> [To do]
Show all lines containing "mesmo" from the data below.
────────────────────
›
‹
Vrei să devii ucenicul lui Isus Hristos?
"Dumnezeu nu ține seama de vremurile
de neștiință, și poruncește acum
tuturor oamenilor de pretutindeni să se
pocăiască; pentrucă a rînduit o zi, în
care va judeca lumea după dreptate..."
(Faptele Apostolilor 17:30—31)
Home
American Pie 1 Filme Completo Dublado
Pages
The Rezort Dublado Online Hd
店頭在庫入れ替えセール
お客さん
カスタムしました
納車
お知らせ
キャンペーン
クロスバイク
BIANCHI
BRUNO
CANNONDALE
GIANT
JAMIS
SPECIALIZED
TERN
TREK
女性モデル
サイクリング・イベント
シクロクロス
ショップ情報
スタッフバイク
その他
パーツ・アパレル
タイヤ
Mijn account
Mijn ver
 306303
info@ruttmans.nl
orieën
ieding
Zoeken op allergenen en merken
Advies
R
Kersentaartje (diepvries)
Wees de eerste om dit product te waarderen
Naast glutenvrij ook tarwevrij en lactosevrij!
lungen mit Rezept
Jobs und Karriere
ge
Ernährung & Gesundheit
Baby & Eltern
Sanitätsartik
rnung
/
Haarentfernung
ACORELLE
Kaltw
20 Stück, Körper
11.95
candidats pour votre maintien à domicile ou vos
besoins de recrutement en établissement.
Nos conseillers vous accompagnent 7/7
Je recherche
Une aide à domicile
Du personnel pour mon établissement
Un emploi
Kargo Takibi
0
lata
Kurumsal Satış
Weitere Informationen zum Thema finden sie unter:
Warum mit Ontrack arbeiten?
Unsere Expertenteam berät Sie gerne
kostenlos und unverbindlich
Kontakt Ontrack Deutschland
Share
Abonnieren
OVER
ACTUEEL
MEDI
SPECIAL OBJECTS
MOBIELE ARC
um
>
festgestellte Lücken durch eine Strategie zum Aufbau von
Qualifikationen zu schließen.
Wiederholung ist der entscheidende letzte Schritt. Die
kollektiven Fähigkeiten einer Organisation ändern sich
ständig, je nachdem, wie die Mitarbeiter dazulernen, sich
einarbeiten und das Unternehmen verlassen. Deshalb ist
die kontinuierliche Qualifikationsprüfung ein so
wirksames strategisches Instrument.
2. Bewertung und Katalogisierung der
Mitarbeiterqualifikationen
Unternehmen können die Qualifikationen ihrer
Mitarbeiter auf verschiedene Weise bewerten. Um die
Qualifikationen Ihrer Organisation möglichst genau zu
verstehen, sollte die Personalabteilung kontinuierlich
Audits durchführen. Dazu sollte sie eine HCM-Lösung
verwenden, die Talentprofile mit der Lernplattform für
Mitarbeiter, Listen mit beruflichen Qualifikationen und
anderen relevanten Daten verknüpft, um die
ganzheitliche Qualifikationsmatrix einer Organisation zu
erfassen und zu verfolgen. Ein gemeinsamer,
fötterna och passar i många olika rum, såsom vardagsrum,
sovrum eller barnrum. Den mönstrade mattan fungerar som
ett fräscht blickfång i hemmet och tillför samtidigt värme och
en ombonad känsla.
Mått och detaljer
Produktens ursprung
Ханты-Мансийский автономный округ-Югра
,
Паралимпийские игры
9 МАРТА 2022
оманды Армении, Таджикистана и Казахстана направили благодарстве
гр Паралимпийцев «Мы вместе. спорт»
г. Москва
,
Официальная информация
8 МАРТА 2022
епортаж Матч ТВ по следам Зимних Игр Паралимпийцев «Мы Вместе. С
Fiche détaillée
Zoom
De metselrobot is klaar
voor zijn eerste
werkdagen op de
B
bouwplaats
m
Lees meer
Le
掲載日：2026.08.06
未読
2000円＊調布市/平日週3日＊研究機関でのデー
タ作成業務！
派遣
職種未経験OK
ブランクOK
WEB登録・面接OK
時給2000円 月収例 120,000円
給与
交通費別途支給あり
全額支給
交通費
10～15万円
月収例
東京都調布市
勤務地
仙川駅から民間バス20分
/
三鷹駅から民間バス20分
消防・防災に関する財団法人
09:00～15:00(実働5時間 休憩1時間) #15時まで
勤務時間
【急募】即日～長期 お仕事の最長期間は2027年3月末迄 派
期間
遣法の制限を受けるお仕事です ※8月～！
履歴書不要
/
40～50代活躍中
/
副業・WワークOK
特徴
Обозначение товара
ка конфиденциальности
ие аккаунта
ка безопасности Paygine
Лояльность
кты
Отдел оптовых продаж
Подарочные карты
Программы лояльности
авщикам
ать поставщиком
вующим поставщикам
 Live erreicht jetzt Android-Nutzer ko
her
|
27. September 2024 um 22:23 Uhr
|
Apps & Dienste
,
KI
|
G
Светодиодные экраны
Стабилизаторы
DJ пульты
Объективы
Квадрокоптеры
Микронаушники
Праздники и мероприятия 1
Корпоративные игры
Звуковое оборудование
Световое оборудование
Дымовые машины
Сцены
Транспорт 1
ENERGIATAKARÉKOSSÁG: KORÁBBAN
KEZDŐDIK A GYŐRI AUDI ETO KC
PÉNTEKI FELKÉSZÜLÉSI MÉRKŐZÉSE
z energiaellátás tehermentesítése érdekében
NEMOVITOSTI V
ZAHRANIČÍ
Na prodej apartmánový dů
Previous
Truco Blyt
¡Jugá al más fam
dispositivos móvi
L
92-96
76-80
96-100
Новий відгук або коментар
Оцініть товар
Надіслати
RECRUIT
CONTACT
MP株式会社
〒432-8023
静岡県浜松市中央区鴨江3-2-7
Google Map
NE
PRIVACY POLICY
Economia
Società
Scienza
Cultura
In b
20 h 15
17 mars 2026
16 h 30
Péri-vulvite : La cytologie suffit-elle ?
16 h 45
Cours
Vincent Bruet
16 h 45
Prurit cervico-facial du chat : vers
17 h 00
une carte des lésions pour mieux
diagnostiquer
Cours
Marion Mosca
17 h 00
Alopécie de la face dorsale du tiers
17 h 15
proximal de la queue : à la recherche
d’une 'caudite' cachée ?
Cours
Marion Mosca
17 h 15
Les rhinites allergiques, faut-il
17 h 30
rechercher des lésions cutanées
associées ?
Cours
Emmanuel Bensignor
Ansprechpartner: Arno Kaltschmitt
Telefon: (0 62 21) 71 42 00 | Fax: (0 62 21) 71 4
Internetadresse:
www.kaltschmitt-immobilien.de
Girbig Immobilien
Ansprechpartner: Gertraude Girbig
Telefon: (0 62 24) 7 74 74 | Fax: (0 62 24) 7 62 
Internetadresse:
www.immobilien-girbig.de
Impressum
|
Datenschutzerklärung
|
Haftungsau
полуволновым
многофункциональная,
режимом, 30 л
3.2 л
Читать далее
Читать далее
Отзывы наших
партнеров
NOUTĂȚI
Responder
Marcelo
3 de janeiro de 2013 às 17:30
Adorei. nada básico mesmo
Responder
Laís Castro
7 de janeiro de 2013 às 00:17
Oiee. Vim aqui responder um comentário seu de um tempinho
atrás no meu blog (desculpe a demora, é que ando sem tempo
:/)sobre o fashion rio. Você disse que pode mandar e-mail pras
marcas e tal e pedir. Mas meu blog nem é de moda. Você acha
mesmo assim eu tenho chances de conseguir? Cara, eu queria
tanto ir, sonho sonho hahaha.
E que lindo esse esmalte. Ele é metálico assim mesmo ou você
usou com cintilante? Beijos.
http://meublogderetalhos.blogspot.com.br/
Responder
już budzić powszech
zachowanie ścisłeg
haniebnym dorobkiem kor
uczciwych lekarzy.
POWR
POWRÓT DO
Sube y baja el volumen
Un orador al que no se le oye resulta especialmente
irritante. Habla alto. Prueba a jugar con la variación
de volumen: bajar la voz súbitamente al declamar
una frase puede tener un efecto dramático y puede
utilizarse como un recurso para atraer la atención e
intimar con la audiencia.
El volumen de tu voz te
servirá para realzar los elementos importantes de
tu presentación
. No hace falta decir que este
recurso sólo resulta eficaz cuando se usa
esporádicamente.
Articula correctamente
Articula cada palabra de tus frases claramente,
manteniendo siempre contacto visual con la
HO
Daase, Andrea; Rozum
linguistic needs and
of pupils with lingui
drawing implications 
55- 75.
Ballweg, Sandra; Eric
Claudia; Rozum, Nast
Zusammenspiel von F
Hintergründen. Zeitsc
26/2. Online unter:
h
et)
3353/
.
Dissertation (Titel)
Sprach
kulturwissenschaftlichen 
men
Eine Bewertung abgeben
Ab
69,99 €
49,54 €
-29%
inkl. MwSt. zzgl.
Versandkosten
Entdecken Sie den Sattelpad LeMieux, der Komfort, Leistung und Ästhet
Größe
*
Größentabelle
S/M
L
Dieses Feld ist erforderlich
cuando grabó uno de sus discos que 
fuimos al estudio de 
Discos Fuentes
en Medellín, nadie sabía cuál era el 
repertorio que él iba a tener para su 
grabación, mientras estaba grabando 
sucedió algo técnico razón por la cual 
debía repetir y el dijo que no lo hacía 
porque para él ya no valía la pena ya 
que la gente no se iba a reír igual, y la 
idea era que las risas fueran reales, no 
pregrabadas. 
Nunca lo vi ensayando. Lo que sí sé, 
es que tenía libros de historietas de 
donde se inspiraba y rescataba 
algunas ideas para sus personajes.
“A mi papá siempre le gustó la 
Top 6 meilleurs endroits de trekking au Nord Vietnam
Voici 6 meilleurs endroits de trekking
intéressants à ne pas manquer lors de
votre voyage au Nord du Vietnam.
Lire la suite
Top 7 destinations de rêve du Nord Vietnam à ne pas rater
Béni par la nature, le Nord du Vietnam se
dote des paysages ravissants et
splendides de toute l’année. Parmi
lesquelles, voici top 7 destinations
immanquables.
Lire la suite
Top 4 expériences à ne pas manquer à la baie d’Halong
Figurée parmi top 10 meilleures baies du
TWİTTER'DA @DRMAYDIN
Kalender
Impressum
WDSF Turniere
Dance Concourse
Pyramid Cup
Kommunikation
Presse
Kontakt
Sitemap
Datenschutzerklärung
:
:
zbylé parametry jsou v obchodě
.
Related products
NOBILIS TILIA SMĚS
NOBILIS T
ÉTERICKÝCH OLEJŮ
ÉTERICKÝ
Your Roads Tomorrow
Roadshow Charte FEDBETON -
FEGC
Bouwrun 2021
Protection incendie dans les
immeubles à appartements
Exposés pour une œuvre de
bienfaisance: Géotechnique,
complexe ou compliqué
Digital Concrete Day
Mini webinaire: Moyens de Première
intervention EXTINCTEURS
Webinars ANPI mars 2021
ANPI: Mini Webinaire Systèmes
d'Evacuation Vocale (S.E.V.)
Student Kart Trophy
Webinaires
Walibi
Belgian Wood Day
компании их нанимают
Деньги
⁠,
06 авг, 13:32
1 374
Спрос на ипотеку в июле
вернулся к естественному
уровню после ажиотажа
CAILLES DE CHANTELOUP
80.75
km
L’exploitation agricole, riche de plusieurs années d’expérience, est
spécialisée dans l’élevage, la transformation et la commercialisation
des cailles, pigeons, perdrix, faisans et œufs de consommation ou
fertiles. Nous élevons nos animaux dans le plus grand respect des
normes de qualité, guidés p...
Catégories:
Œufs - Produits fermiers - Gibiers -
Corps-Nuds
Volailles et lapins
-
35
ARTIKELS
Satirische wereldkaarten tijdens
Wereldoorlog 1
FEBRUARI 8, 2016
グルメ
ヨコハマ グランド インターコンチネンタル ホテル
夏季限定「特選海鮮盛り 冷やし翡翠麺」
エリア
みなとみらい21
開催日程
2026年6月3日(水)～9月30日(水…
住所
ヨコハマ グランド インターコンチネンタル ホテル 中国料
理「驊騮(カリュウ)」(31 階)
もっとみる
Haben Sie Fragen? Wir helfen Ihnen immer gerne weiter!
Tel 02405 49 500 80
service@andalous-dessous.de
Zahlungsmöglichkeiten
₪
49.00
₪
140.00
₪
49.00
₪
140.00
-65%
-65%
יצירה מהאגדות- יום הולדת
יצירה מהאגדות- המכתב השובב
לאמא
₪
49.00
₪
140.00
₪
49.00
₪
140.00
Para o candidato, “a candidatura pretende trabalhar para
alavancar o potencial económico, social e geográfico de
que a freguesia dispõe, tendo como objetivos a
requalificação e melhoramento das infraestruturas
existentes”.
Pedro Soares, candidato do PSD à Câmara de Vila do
────────────────────
> [Response area]
Adorei. nada básico mesmo
mesmo assim eu tenho chances de conseguir? Cara, eu queria
E que lindo esse esmalte. Ele é metálico assim mesmo ou você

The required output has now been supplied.